[Start DATA PROVIDED]

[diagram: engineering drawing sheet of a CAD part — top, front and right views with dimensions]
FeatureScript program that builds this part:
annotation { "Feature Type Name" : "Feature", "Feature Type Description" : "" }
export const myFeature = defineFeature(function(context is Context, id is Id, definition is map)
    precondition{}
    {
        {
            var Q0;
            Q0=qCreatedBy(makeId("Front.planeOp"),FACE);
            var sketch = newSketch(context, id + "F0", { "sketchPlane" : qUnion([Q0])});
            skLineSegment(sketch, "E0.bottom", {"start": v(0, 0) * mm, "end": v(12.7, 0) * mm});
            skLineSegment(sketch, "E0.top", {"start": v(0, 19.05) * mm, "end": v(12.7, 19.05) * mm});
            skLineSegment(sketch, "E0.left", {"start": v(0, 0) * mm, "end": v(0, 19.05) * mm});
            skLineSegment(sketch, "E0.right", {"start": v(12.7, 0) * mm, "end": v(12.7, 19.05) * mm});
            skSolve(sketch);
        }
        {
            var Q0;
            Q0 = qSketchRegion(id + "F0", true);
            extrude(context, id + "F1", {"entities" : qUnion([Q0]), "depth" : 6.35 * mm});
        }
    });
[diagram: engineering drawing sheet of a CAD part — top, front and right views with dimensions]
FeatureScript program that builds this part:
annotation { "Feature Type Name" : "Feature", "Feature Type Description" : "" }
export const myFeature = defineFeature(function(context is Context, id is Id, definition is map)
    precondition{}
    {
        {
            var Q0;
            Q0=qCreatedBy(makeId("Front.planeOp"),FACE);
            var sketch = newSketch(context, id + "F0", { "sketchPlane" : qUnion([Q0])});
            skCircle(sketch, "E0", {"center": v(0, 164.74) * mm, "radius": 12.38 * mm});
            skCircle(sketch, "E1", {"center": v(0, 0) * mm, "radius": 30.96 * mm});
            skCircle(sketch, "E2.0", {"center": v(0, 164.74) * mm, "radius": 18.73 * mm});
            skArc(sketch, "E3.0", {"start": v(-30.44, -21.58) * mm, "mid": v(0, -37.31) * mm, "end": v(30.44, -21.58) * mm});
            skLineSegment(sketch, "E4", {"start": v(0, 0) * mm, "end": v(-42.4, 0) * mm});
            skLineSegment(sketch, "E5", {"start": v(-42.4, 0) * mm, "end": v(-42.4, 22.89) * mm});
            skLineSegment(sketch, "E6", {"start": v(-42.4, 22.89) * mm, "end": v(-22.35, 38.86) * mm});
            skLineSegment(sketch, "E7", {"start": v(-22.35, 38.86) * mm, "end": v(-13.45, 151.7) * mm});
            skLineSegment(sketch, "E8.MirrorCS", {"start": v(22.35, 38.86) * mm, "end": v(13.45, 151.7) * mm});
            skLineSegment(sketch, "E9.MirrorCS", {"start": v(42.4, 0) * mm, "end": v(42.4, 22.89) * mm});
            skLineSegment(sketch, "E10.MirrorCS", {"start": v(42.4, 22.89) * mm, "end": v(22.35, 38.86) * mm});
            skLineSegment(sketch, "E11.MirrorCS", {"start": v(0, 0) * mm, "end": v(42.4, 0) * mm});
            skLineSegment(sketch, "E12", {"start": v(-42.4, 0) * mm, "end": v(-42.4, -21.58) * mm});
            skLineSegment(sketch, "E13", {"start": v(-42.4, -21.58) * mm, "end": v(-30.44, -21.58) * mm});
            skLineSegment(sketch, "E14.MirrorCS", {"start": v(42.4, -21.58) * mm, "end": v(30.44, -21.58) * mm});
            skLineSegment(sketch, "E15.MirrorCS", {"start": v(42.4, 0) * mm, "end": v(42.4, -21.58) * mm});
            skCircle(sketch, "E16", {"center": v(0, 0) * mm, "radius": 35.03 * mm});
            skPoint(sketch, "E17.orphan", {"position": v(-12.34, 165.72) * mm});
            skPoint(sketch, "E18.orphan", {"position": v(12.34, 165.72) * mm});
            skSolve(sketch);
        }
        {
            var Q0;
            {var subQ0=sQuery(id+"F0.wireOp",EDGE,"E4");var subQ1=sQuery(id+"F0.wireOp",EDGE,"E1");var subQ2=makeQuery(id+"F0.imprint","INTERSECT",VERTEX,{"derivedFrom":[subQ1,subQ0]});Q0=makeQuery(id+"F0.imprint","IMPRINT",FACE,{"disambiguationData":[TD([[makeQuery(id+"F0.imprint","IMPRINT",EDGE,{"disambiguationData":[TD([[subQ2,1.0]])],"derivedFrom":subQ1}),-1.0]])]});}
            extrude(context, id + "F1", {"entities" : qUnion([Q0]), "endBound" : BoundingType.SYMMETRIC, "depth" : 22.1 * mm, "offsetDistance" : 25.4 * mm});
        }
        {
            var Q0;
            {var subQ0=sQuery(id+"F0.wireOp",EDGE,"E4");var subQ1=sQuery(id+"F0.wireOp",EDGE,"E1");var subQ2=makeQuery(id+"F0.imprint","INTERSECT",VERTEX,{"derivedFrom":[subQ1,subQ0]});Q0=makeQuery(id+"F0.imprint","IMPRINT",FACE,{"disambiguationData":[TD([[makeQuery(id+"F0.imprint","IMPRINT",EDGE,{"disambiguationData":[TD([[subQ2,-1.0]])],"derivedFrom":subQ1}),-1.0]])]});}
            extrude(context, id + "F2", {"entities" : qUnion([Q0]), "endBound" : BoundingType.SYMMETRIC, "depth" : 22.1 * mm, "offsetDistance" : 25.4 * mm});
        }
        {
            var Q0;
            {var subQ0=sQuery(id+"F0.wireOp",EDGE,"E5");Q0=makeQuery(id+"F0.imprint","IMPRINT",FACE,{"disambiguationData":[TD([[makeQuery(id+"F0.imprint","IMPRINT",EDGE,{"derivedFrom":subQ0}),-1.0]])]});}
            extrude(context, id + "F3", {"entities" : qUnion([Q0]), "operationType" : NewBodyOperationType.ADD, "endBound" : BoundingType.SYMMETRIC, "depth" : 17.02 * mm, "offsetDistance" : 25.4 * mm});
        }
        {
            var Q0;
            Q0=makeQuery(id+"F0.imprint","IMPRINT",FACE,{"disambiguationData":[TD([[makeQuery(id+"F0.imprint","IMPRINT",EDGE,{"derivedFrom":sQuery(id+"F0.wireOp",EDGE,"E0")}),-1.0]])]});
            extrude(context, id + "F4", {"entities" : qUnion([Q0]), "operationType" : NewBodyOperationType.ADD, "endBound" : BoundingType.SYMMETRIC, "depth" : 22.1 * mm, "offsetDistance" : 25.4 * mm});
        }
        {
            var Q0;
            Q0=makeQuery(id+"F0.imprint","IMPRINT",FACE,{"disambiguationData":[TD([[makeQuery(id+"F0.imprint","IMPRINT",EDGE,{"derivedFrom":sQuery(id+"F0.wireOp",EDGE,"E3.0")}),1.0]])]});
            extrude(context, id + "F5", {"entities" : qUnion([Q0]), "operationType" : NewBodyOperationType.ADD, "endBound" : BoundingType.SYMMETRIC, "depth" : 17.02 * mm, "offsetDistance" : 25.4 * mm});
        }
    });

[End DATA PROVIDED]

Return, unchanged, the material from its first line through the line containing "Q0 = qSketchRegion(id", with that line included.

**OUTPUT**
[diagram: engineering drawing sheet of a CAD part — top, front and right views with dimensions]
FeatureScript program that builds this part:
annotation { "Feature Type Name" : "Feature", "Feature Type Description" : "" }
export const myFeature = defineFeature(function(context is Context, id is Id, definition is map)
    precondition{}
    {
        {
            var Q0;
            Q0=qCreatedBy(makeId("Front.planeOp"),FACE);
            var sketch = newSketch(context, id + "F0", { "sketchPlane" : qUnion([Q0])});
            skLineSegment(sketch, "E0.bottom", {"start": v(0, 0) * mm, "end": v(12.7, 0) * mm});
            skLineSegment(sketch, "E0.top", {"start": v(0, 19.05) * mm, "end": v(12.7, 19.05) * mm});
            skLineSegment(sketch, "E0.left", {"start": v(0, 0) * mm, "end": v(0, 19.05) * mm});
            skLineSegment(sketch, "E0.right", {"start": v(12.7, 0) * mm, "end": v(12.7, 19.05) * mm});
            skSolve(sketch);
        }
        {
            var Q0;
            Q0 = qSketchRegion(id + "F0", true);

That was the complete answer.